Okay. And then the last one for me. Just as we think about these next 3 that are currently under construction, I know that things can always shift a little bit, but any insight into kind of the timing of the next 3 openings?

Emanuel Hilario

Analyst

Yes. I mean, the next restaurant that we will be opening is Aventura Mall in Florida. That restaurant has been in construction now for about 2 months, maybe even a little longer than that.
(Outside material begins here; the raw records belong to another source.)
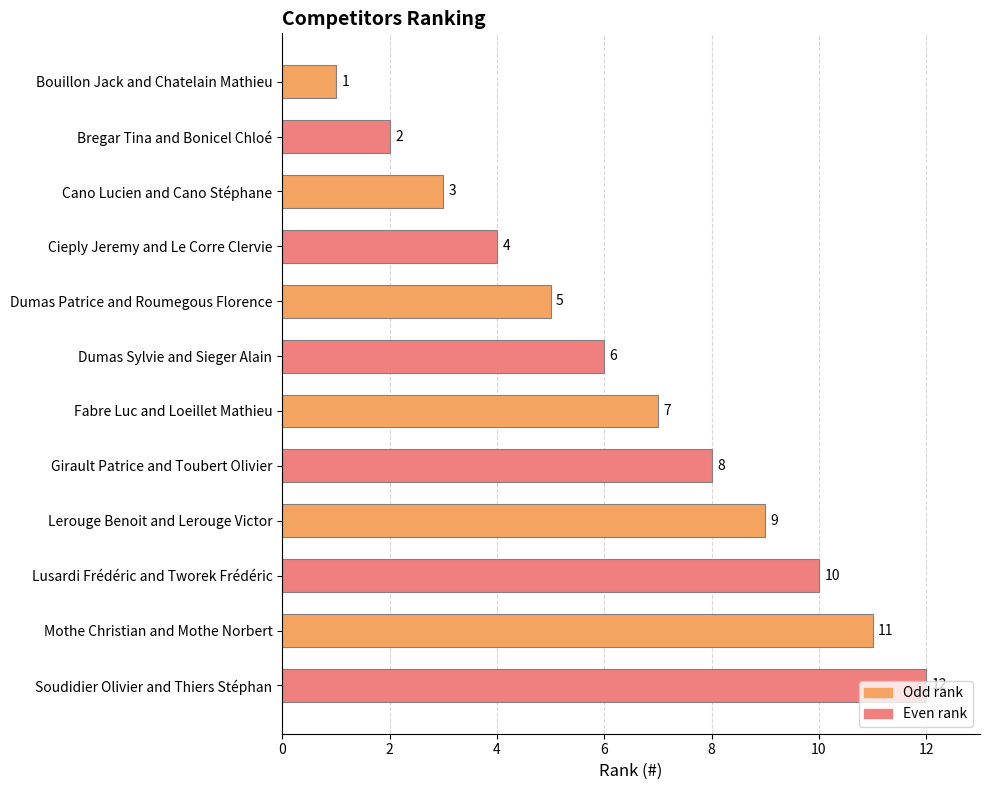

What is the sum of the values at Dumas Patrice and Roumegous Florence and Bouillon Jack and Chatelain Mathieu?

6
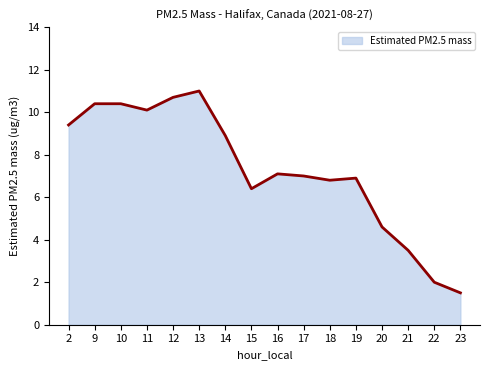

Reading left to right, list all the values displayed in this chart.

2=9.4	9=10.4	10=10.4	11=10.1	12=10.7	13=11.0	14=8.9	15=6.4	16=7.1	17=7.0	18=6.8	19=6.9	20=4.6	21=3.5	22=2.0	23=1.5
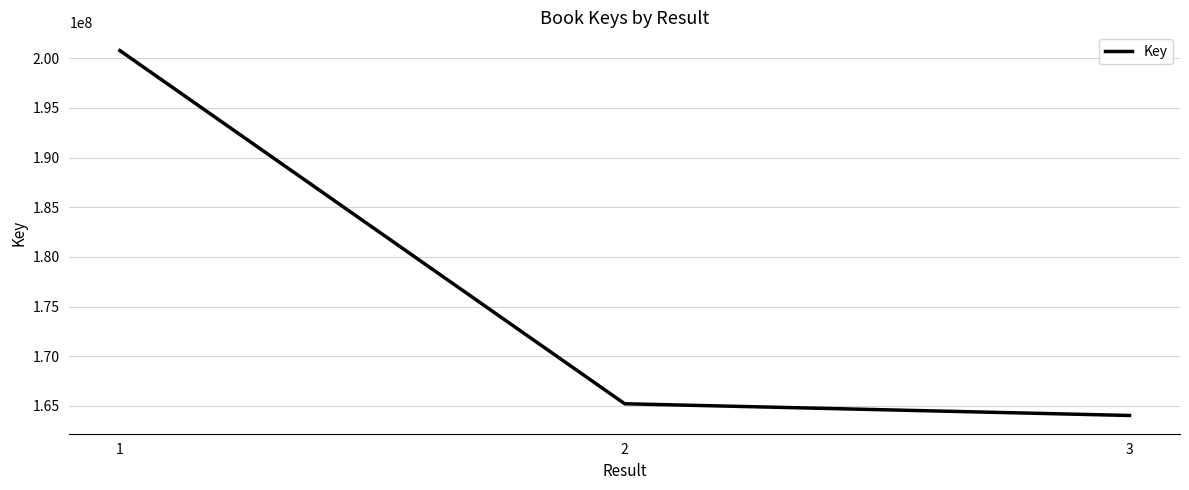

Count the number of categories in the chart.

3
So it's in good progress. And again, the million-dollar question these days about these openings is how you clear out the permits at the end. Some of the times, it takes 2 to 3 weeks to get all the inspections, and it seems like it takes a little bit of a longer time to clear that out. But I would say, towards the middle to the end of the second quarter for Aventura Mall's restaurant to open. And then immediately thereafter, we will open the Salt Water Social. And then early mid-third quarter or mid-third quarter, we'll open the Kona Grill in Tigard, Oregon. And then the rest of the development is towards the end of the third, beginning of fourth quarter. We will have a licensed restaurant in there in the middle of the second quarter this year.

Operator

Operator

This concludes our question-and-answer session. I would like to turn the conference back over to Manny Hilario for any closing remarks.

Emanuel Hilario

Analyst

Thank you. As always, I'd like to recognize the team for its commitment to our mission and executing at a very high level. So I appreciate everyone's contributions for that. And then also thank you for your time today to be on the call here and I look forward to seeing you all in our restaurants. Everybody, have a great day.

Operator

Operator

The conference has now concluded. Thank you for attending today's presentation. You may now disconnect.